C’è una sorta di sesto senso che ‘scatta’ per proteggere i guidatori più distratti. Una specie di pilota automatico cerebrale che si avvia quando si guida con poca attenzione, perchè sconvolti da forti emozioni, o sovrappensiero o per l’età, ma che smette di funzionare quando si cerca scrivere sms al volante. Il meccanismo, descritto sulla rivista Scientific reports, è stato individuato dai ricercatori coordinati da Ioannis Pavlidis, dell’università di Houston. 



I ricercatori hanno testato 59 volontari, cui è stato chiesto di guidare sullo stesso tratto di autostrada quattro volte: in condizioni normali concentrati sulla guida, distratti da domande di tipo cognitivo, distratti da domande di tipo emotivo, e occupati a scrivere banalità sul cellulare. In tutti e tre i casi di distrazione, il volante veniva maneggiato in modo agitato e nervoso, rispetto alla guida in condizioni normali. Solo però nel caso degli sms questa guida ‘nervosa’ ha portato a deviazioni in corsia e guida poco sicura. Nel caso di guida sovrappensiero o distratta da forti emozioni, la traiettoria è rimasta comunque più dritta. 

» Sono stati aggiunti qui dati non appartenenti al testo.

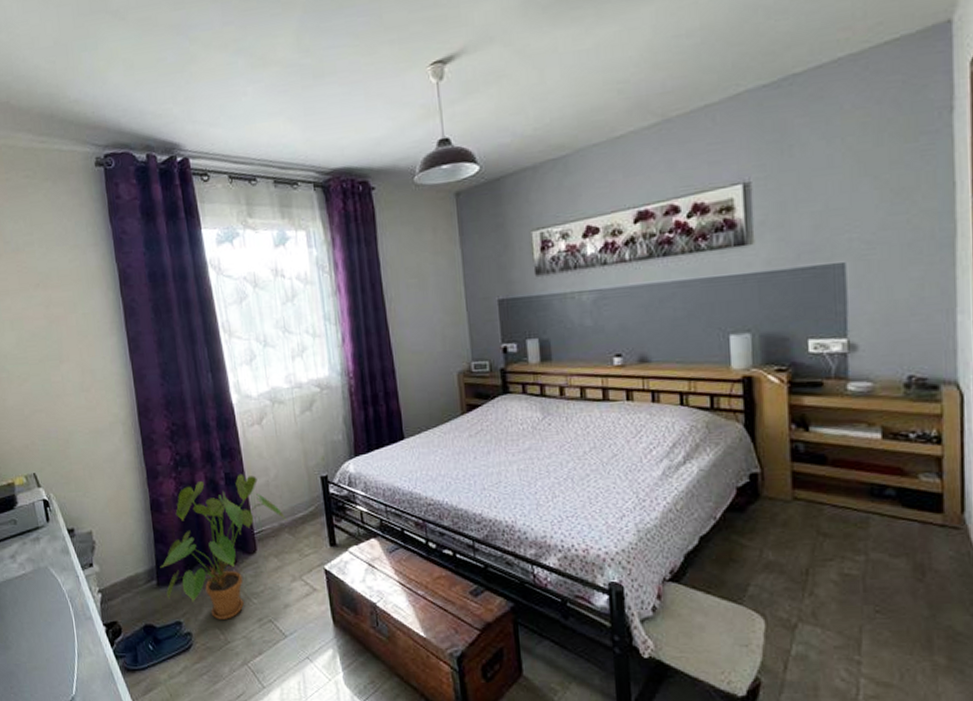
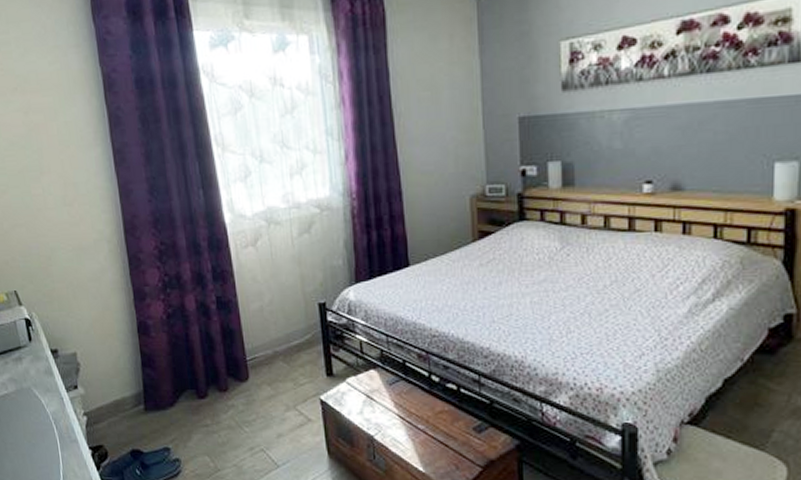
house plant: present [160,473,289,620] -> none [147,297,283,447]

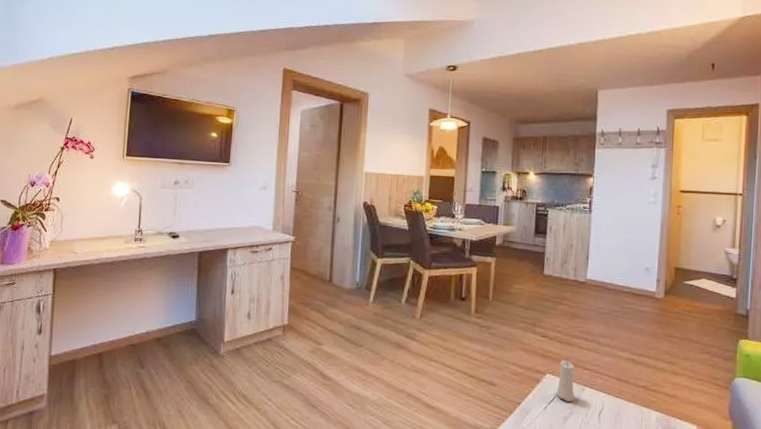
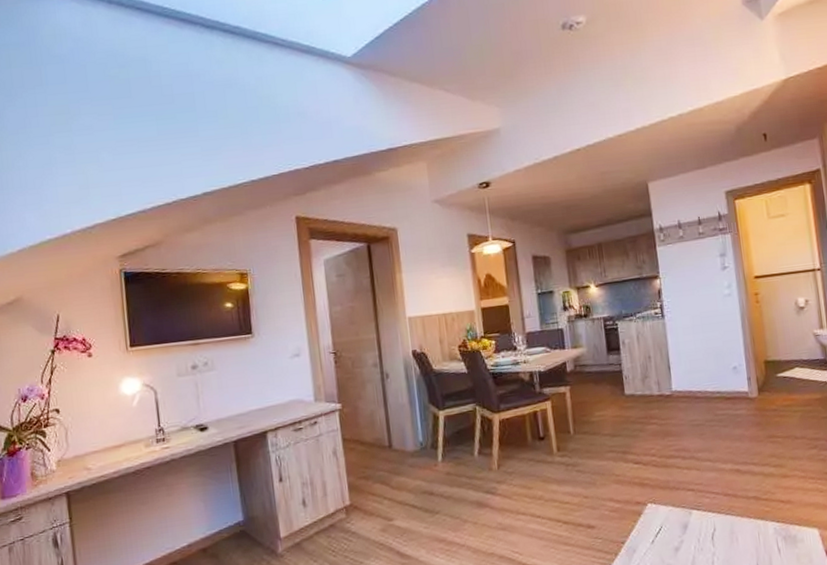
candle: present [556,359,575,402] -> none [660,484,683,531]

”Una possibile spiegazione sta nella funzione svolta da un’area del cervello, la corteccia anteriore cingolata o Acc – precisa Pavlidis – nota per intervenire a correggere gli errori in caso di conflitto. In questo caso il conflitto arriva da stress cognitivi, emotivi e sensomotori o di testo. Ciò aumenta i livelli di stress fisiologico, incanalando l’energia nelle braccia del guidatore, che finisce per maneggiare il volante in modo agitato”. Quando interviene, questa area del cervello controbilancia uno strattone a sinistra con uno uguale a destra, e viceversa, annullando ogni sterzata a sinistra o destra della corsia e ‘raddrizzando’ la guida. 



Per funzionare, questo meccanismo ha bisogno però del circuito di coordinamento occhio-mano. Se si interrompe, come quando si scrivono gli sms, allora non funziona più, e la macchina finisce per deviare in corsia, con il rischio di incidenti. I ricercatori stanno lavorando ad una sorta di ‘stress-analizzatore’, che potrebbe funzionare da ‘scatola nera’ in caso di incidenti e allertare il guidatore.